§ WHAT IS BEING ASKED: Each record is to be written out exactly as it appears.

Collected data entries
- Opening Delimiter -
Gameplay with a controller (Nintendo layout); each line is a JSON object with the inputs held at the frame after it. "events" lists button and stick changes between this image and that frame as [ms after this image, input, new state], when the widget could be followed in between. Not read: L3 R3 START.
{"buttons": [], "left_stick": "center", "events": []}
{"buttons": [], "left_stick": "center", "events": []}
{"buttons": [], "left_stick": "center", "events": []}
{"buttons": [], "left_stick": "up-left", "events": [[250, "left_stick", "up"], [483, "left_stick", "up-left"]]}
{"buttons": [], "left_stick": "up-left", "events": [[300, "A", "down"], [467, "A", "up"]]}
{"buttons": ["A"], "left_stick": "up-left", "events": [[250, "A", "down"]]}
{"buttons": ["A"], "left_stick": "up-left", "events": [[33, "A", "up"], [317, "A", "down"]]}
- Closing Delimiter -
§ SOLVED EXERCISE:
Gameplay with a controller (Nintendo layout); each line is a JSON object with the inputs held at the frame after it. "events" lists button and stick changes between this image and that frame as [ms after this image, input, new state], when the widget could be followed in between. Not read: L3 R3 START.
{"buttons": [], "left_stick": "center", "events": []}
{"buttons": [], "left_stick": "center", "events": []}
{"buttons": [], "left_stick": "center", "events": []}
{"buttons": [], "left_stick": "up-left", "events": [[250, "left_stick", "up"], [483, "left_stick", "up-left"]]}
{"buttons": [], "left_stick": "up-left", "events": [[300, "A", "down"], [467, "A", "up"]]}
{"buttons": ["A"], "left_stick": "up-left", "events": [[250, "A", "down"]]}
{"buttons": ["A"], "left_stick": "up-left", "events": [[33, "A", "up"], [317, "A", "down"]]}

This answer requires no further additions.